The Ministry of Human Resource Development (MHRD) is putting in significant efforts to “mainstream” the education imparted in madrasas and other Islamic religious educational institutions by introducing subjects like modern science, mathematics, logic, English, Hindi and more to bring students at par with those studying in regular schools. Under the Scheme for Providing Quality Education in Madrasas (SPQEM), the government plans to include over 25,000 madrasas in the country.
The MHRD introduced SPQEM as part of the National Policy on Education (NPE) in February 2009, under the 11th five-year plan (2007-12). It envisioned introduction of modern education in madrasas with teachers receiving an honorarium along with provision of science and computer labs to madrasas that were willing to register with the scheme. A budget of Rs 325 crore was allocated for the scheme, but till 2015, only about Rs 20 crore has been utilised as most of the madrasas have chosen to stay away due to fear of interference by the government. Now, according to the ministry, it is making significant efforts to implement the policy throughout India in a comprehensive manner.

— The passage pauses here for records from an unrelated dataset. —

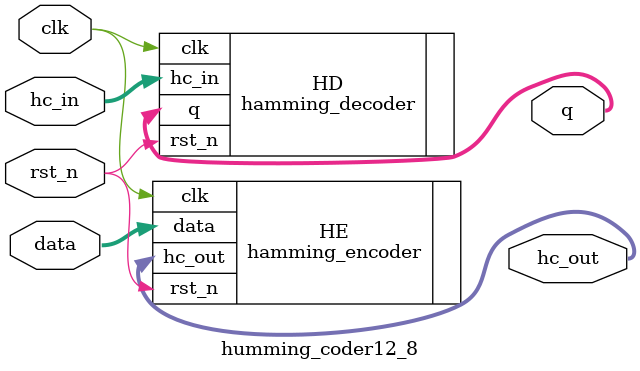
<source format=v>
`timescale 1ps / 1ps

module humming_coder12_8 (
    input  wire        clk, 
    input  wire        rst_n,
    input  wire [7:0]  data,
    input  wire [11:0] hc_in,
    output wire [7:0]  q,
    output wire [11:0] hc_out
);

    hamming_encoder HE(
        .clk    (clk),
        .rst_n  (rst_n),
        .data   (data),
        .hc_out (hc_out)
    );

    hamming_decoder HD(
        .clk   (clk),
        .rst_n (rst_n),
        .hc_in (hc_in),
        .q     (q)
    );

endmodule

</source>
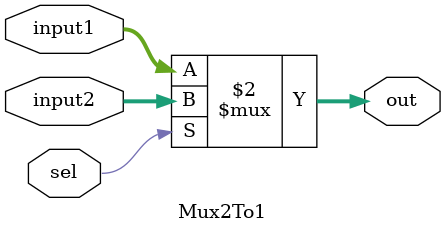
<source format=v>
`timescale 1ns / 1ps

module Mux2To1 (input1, input2, sel, out);

parameter dataWidth = 32;

input [dataWidth-1:0] input1, input2;
input sel;
output [dataWidth-1:0] out;

assign out = (sel == 1'b0) ? input1 : input2;

endmodule

</source>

“SPQEM and NPE represent a national system of education that provides access to education of comparable quality to students till a certain level, irrespective of caste, creed, language or sex. We have made it a point to mainstream education in institutions like madrasas, maktabs and darul ulooms (Islamic seminaries). There is a lot of work going on right now. There are at least 25,000 madrasas across India. It means that there are lakhs of children who are getting education, but of a kind which is not going to help them in life to earn a living or compete with others,” Rina Ray, additional secretary in MHRD told The Sunday Guardian.
“This policy lays emphasis on removing disparities and equalising educational opportunities for the educationally backward individuals. It is our priority that we bring these millions of children at a par with other students so that they can gain modern education and have a fighting chance to claim their place in society. Otherwise, they just end up as clerics or religious leaders and, in the worst case, remain unemployed. The government’s initiative is already working wonders in many madrasas in states like West Bengal, Maharashtra, Uttar Pradesh and more,” Ray said.
Madrasas or Islamic seminaries are generally centres for Islamic learning. Although some madrasas do teach subjects like logic, language (Arabic through medium of Urdu), Islamic history and geography, by and large, they have a religion-based curriculum that focuses on the Quran and Islamic texts. However, defying stereotype, almost 600 madrasas recognised by the West Bengal government introduced a modern or mainstream school curriculum in 2013, and now even non-Muslim students are studying in those same schools which were previously meant for Islamic studies and theology. “Nearly 25% of students studying in modernised madrasas in the state belong to non-Muslim families. All the students are doing well and many of them aspire to become professionals like engineers, doctors, lawyers or scientists. I am sure that they will succeed. Some of the students who have passed out are already studying in colleges and on their way to compete with students who studied in regular institutions. It shows that with some solid will, you can do great work without getting into religion. Education should be free and equal for all so that everybody is on a level-playing field,” Maulana Syed Ali Ahmed from Orgram Chatuspalli High Madrasah in West Bengal told this newspaper.
“The children in educationally backward Muslim minorities attend madrasas. You cannot help these children by pulling them out of madrasas. You need to provide them with modern education which is at par with the education imparted in other schools. Provide more teachers, train existing teachers, provide books and other grants that will give a quick boost to the scheme. It has proved successful in states like West Bengal, Maharashtra and more. We need to make it more inclusive and remove the red tape,” said Abdul Qadir, an Islamic scholar and educationist fighting to make education a fundamental right.
At present, the Centre provides 100% funding for the scheme. Financial assistance is given annually under the scheme through the state governments/Union Territory administrations in whose jurisdiction the institution is situated. The madrasas/state madrasa boards that receive assistance are required to furnish audited expenditure certificates in prescribed formats and certification by audit officers.